- Assignment 1 -
Answer these questions from the post on password recovery for Account Abstraction Wallets:
(a) What does the proposal store on the contract wallet?
(b) How long will confirmation of the private key change take?
(c) Which public field does the zk-proof include?
- Assignment 2 -
From the post on password recovery for Account Abstraction Wallets, return the part that opens with the words containing "Implementing this password" and closes with "integrity of the Account Abstraction Wallet system.", copied word for word.
- Assignment 3 -
Say whether each statement agrees with the post on password recovery for Account Abstraction Wallets. Answer yes or no and quote the deciding words.
(a) The contract wallet stores the password itself.
(b) The proof reveals sensitive details about the password.
(c) Once the change is confirmed, the wallet updates the hash using the nonce plus one.

- Excerpt -
Password recovery for Account Abstraction Wallet
This topic proposes a new approach to password recovery for Account Abstraction Wallets, utilizing ZK-SNARKs (Zero-Knowledge Succinct Non-Interactive Arguments of Knowledge).
The central idea behind this proposal is to store the hash(password, nonce)
on the contract wallet. In the event that a user loses their private key, which controls the contract wallet, they can employ their password to generate a zk-proof. This proof serves to verify that the user knows the password and requests a change of the private key. The confirmation process for this change will take approximately 3 days or more. Once confirmed, the contract wallet will update the hash(password, nonce + 1)
.
The zk-proof will contain public fields, including the newHash field. This field represents the updated hash value resulting from the password change process.
By utilizing ZK-SNARKs, the password recovery mechanism ensures that the user’s privacy is maintained. The proof only discloses the necessary information to verify the password and update the private key, without revealing any sensitive details about the password itself. This enhances the overall security of the Account Abstraction Wallet system.
In addition to ZK-SNARKs. The extended confirmation period of 3 days or more serves as a safeguard against unauthorized access attempts. It adds an extra layer of protection by introducing a time-based delay, allowing users to regain control of their wallet while mitigating the risk of malicious actors attempting to exploit the recovery process.
Implementing this password recovery mechanism on the contract wallet enhances the user experience by providing an alternative solution to regain access to their wallet in case of a lost private key. It offers a robust and secure approach that balances convenience and privacy, maintaining the integrity of the Account Abstraction Wallet system.

- Source data -
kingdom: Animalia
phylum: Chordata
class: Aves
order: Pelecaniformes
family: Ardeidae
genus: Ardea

- Written answer 1 -
(a) The hash(password, nonce).
(b) Approximately 3 days or more.
(c) The newHash field.

- Written answer 2 -
Implementing this password recovery mechanism on the contract wallet enhances the user experience by providing an alternative solution to regain access to their wallet in case of a lost private key. It offers a robust and secure approach that balances convenience and privacy, maintaining the integrity of the Account Abstraction Wallet system.

- Written answer 3 -
(a) No: "The central idea behind this proposal is to store the hash(password, nonce)"
(b) No: "without revealing any sensitive details about the password itself"
(c) Yes: "Once confirmed, the contract wallet will update the hash(password, nonce + 1)"